■ **Passage provided**
++++

Monday, 2 November 2015

Elasticsearch: term filter


“term” filter is used to query on exact values. We see it by using below example. Below snippet puts five records of employee into index “organization” and type “employee”.

PUT /_bulk
{"create" : {"_index" : "organization", "_type" : "employee", "_id" : 1}}
{"id":358,"firstName":"Hari Krishna","lastName":"Gurram","designation":"Senior Software Engineer","mailId":"abcdefabcdef@abcdef.com","hobbies":["watching movies","Writing blogs","Reading philosophy"],"address":{"street":"Panchayat Office","city":"Ongole","state":"Andhra Pradesh","country":"India","PIN":"523169"}}
{"create" : {"_index" : "organization", "_type" : "employee", "_id" : 2}}
{"id":12345,"firstName":"Joel Babu","lastName":"Chelli","designation":"Software Engineer","mailId":"wxyzwxyz@wxyz.com","hobbies":["Playing games","shopping","watch movies"],"address":{"street":"Marthalli","city":"Bangalore","state":"Karnataka","country":"India","PIN":"560047"}}
{"create" : {"_index" : "organization", "_type" : "employee", "_id" : 3}}
{"id":765,"firstName":"Gopi","lastName":"battu","designation":"Technology specialist","mailId":"abc12345@wxyz.com","hobbies":["seeing places","watching movies","chat with friends"],"address":{"street":"Marthalli","city":"Bangalore","state":"Karnataka","country":"India","PIN":"560047"}}
{"create" : {"_index" : "organization", "_type" : "employee", "_id" : 4}}
{"id":75,"firstName":"Rama Krishna","lastName":"Gurram","designation":"Tech lead","mailId":"asdfgh@wxyz.com","hobbies":["Reading editorial news","climbing hills","chat with friends"],"address":{"street":"Marthalli","city":"Bangalore","state":"Karnataka","country":"India","PIN":"560047"}}
{"create" : {"_index" : "organization", "_type" : "employee", "_id" : 5}}
{"id":12,"firstName":"Sailaja","lastName":"Navakotla","designation":"Software Engineer","mailId":"wxyasdf@wxyz.com","hobbies":["climbing hills","shopping","travelling"],"address":{"street":"TNagar","city":"Chennai","state":"Tamilnadu","country":"India","PIN":"5609126"}}

1. Get employee with id 12345
If you are from RDBMS background, then query looks like below.

++++

■ **Data**

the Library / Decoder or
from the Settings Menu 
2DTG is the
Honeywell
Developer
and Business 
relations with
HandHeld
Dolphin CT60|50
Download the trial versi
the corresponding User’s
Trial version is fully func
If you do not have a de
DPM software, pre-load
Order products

++++

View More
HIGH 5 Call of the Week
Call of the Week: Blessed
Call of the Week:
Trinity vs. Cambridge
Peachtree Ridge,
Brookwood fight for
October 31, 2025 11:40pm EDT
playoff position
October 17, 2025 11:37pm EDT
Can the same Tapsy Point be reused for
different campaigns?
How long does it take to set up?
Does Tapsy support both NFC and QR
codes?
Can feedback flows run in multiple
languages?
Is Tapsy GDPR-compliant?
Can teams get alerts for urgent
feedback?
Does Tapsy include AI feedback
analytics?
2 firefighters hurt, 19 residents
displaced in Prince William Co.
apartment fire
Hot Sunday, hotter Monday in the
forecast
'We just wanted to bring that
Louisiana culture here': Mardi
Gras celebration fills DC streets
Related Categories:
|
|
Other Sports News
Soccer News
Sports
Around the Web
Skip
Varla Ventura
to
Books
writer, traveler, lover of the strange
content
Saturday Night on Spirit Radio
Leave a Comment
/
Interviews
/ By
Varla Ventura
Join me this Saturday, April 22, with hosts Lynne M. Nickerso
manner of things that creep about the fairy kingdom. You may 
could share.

++++

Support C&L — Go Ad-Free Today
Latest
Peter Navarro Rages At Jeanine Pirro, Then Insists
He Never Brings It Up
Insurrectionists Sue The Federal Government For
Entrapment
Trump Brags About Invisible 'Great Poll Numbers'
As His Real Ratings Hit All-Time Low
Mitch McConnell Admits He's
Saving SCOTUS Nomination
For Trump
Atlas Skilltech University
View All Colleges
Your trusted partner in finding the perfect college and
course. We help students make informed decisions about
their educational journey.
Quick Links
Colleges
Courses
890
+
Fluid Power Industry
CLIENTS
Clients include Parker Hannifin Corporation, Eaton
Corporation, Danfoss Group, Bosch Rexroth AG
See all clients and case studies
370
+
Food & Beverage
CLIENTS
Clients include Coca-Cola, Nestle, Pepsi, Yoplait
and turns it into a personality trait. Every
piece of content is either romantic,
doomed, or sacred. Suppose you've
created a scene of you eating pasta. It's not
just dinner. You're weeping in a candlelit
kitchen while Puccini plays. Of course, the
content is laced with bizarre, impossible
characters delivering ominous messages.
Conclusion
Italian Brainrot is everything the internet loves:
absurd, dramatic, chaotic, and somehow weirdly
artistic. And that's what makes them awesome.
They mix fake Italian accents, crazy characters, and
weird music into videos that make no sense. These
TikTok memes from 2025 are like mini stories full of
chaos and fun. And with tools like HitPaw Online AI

++++

■ **Check your understanding**
1: Copy the entries from the line containing "the Library / Decoder or" through the line containing "Order products", keeping both of those lines.
2: Can you carry on the Elasticsearch term filter page from the point where it stops?
The Elasticsearch term filter page and the entries come from different sources.

■ **Answers to the problems**
1:
the Library / Decoder or
from the Settings Menu 
2DTG is the
Honeywell
Developer
and Business 
relations with
HandHeld
Dolphin CT60|50
Download the trial versi
the corresponding User’s
Trial version is fully func
If you do not have a de
DPM software, pre-load
Order products

2:
SELECT * FROM employee WHERE id=12345;

Same thing is written using term filter like below.

GET /organization/employee/_search
{
  "query" :{
    "filtered": {
      "filter": {"term": {
        "id": "12345"
      }}
    }
  }
}


Above query returns following result.

{
   "took": 13,
   "timed_out": false,
   "_shards": {
      "total": 5,
      "successful": 5,
      "failed": 0
   },
   "hits": {
      "total": 1,
      "max_score": 1,
      "hits": [
         {
            "_index": "organization",
            "_type": "employee",
            "_id": "2",
            "_score": 1,
            "_source": {
               "id": 12345,
               "firstName": "Joel Babu",
               "lastName": "Chelli",
               "designation": "Software Engineer",
               "mailId": "wxyzwxyz@wxyz.com",
               "hobbies": [
                  "Playing games",
                  "shopping",
                  "watch movies"
               ],
               "address": {
                  "street": "Marthalli",
                  "city": "Bangalore",
                  "state": "Karnataka",
                  "country": "India",
                  "PIN": "560047"
               }
            }
         }
      ]
   }
}


Search API takes everything as a query, so we wrapped our “term” filter with “query”. “filtered” queries  takes both queries and filters together. We will see how to use queries and filters together in queries section

2. Get employee where designation is “Software Engineer”.

GET /organization/employee/_search
{
  "query" :{
    "filtered": {
      "filter": {"term": {
        "designation": "Software Engineer"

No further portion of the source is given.